Print every line of the records below without changing anything.

Start of Data extract

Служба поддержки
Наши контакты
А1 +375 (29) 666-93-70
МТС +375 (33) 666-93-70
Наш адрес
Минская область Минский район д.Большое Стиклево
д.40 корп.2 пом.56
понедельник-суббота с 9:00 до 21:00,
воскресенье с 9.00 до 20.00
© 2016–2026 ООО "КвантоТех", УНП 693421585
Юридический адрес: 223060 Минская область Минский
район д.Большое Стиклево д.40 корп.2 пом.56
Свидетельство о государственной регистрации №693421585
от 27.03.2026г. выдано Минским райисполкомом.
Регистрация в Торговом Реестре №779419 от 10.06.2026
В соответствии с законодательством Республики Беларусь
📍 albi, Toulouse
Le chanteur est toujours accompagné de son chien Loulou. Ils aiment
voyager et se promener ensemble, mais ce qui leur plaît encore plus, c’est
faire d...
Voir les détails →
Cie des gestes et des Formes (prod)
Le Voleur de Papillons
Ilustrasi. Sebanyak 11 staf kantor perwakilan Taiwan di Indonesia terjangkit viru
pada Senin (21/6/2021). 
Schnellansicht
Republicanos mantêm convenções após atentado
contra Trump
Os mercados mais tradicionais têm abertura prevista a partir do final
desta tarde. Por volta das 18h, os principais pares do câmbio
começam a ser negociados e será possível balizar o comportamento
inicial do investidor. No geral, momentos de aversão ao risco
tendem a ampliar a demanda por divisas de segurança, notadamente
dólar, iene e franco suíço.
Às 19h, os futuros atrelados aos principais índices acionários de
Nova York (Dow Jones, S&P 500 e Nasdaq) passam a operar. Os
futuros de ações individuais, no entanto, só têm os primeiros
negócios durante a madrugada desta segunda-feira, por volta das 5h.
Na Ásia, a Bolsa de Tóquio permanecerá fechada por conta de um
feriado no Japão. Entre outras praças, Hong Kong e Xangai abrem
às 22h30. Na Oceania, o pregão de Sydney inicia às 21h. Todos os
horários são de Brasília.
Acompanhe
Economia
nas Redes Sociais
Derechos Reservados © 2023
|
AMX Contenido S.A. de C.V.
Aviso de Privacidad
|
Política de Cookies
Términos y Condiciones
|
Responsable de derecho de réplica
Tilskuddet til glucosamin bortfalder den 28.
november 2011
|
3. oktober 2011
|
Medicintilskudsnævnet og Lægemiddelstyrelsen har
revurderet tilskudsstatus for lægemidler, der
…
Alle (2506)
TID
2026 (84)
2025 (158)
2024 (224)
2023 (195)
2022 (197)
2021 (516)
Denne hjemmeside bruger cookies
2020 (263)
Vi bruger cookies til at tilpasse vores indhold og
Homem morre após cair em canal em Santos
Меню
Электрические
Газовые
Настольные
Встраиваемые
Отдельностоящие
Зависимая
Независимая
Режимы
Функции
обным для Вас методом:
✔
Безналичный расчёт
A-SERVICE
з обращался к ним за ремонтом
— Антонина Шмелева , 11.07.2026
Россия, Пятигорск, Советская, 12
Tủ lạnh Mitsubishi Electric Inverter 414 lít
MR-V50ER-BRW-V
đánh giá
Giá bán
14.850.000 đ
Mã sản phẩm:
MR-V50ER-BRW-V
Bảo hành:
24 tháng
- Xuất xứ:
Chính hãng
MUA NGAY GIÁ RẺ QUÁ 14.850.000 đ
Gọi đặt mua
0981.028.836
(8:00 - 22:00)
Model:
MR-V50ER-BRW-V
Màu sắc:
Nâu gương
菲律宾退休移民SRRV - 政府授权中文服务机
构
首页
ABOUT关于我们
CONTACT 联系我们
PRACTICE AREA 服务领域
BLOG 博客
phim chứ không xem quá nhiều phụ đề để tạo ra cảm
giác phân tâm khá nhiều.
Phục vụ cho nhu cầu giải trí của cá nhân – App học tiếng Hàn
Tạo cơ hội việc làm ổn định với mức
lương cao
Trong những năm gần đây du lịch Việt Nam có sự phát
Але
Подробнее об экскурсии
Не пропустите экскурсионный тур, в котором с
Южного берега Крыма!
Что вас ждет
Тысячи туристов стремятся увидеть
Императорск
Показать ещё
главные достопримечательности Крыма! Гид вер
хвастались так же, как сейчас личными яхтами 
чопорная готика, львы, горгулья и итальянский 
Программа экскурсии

End of Data extract

Result for this task:
Служба поддержки
Наши контакты
А1 +375 (29) 666-93-70
МТС +375 (33) 666-93-70
Наш адрес
Минская область Минский район д.Большое Стиклево
д.40 корп.2 пом.56
понедельник-суббота с 9:00 до 21:00,
воскресенье с 9.00 до 20.00
© 2016–2026 ООО "КвантоТех", УНП 693421585
Юридический адрес: 223060 Минская область Минский
район д.Большое Стиклево д.40 корп.2 пом.56
Свидетельство о государственной регистрации №693421585
от 27.03.2026г. выдано Минским райисполкомом.
Регистрация в Торговом Реестре №779419 от 10.06.2026
В соответствии с законодательством Республики Беларусь
📍 albi, Toulouse
Le chanteur est toujours accompagné de son chien Loulou. Ils aiment
voyager et se promener ensemble, mais ce qui leur plaît encore plus, c’est
faire d...
Voir les détails →
Cie des gestes et des Formes (prod)
Le Voleur de Papillons
Ilustrasi. Sebanyak 11 staf kantor perwakilan Taiwan di Indonesia terjangkit viru
pada Senin (21/6/2021). 
Schnellansicht
Republicanos mantêm convenções após atentado
contra Trump
Os mercados mais tradicionais têm abertura prevista a partir do final
desta tarde. Por volta das 18h, os principais pares do câmbio
começam a ser negociados e será possível balizar o comportamento
inicial do investidor. No geral, momentos de aversão ao risco
tendem a ampliar a demanda por divisas de segurança, notadamente
dólar, iene e franco suíço.
Às 19h, os futuros atrelados aos principais índices acionários de
Nova York (Dow Jones, S&P 500 e Nasdaq) passam a operar. Os
futuros de ações individuais, no entanto, só têm os primeiros
negócios durante a madrugada desta segunda-feira, por volta das 5h.
Na Ásia, a Bolsa de Tóquio permanecerá fechada por conta de um
feriado no Japão. Entre outras praças, Hong Kong e Xangai abrem
às 22h30. Na Oceania, o pregão de Sydney inicia às 21h. Todos os
horários são de Brasília.
Acompanhe
Economia
nas Redes Sociais
Derechos Reservados © 2023
|
AMX Contenido S.A. de C.V.
Aviso de Privacidad
|
Política de Cookies
Términos y Condiciones
|
Responsable de derecho de réplica
Tilskuddet til glucosamin bortfalder den 28.
november 2011
|
3. oktober 2011
|
Medicintilskudsnævnet og Lægemiddelstyrelsen har
revurderet tilskudsstatus for lægemidler, der
…
Alle (2506)
TID
2026 (84)
2025 (158)
2024 (224)
2023 (195)
2022 (197)
2021 (516)
Denne hjemmeside bruger cookies
2020 (263)
Vi bruger cookies til at tilpasse vores indhold og
Homem morre após cair em canal em Santos
Меню
Электрические
Газовые
Настольные
Встраиваемые
Отдельностоящие
Зависимая
Независимая
Режимы
Функции
обным для Вас методом:
✔
Безналичный расчёт
A-SERVICE
з обращался к ним за ремонтом
— Антонина Шмелева , 11.07.2026
Россия, Пятигорск, Советская, 12
Tủ lạnh Mitsubishi Electric Inverter 414 lít
MR-V50ER-BRW-V
đánh giá
Giá bán
14.850.000 đ
Mã sản phẩm:
MR-V50ER-BRW-V
Bảo hành:
24 tháng
- Xuất xứ:
Chính hãng
MUA NGAY GIÁ RẺ QUÁ 14.850.000 đ
Gọi đặt mua
0981.028.836
(8:00 - 22:00)
Model:
MR-V50ER-BRW-V
Màu sắc:
Nâu gương
菲律宾退休移民SRRV - 政府授权中文服务机
构
首页
ABOUT关于我们
CONTACT 联系我们
PRACTICE AREA 服务领域
BLOG 博客
phim chứ không xem quá nhiều phụ đề để tạo ra cảm
giác phân tâm khá nhiều.
Phục vụ cho nhu cầu giải trí của cá nhân – App học tiếng Hàn
Tạo cơ hội việc làm ổn định với mức
lương cao
Trong những năm gần đây du lịch Việt Nam có sự phát
Але
Подробнее об экскурсии
Не пропустите экскурсионный тур, в котором с
Южного берега Крыма!
Что вас ждет
Тысячи туристов стремятся увидеть
Императорск
Показать ещё
главные достопримечательности Крыма! Гид вер
хвастались так же, как сейчас личными яхтами 
чопорная готика, львы, горгулья и итальянский 
Программа экскурсии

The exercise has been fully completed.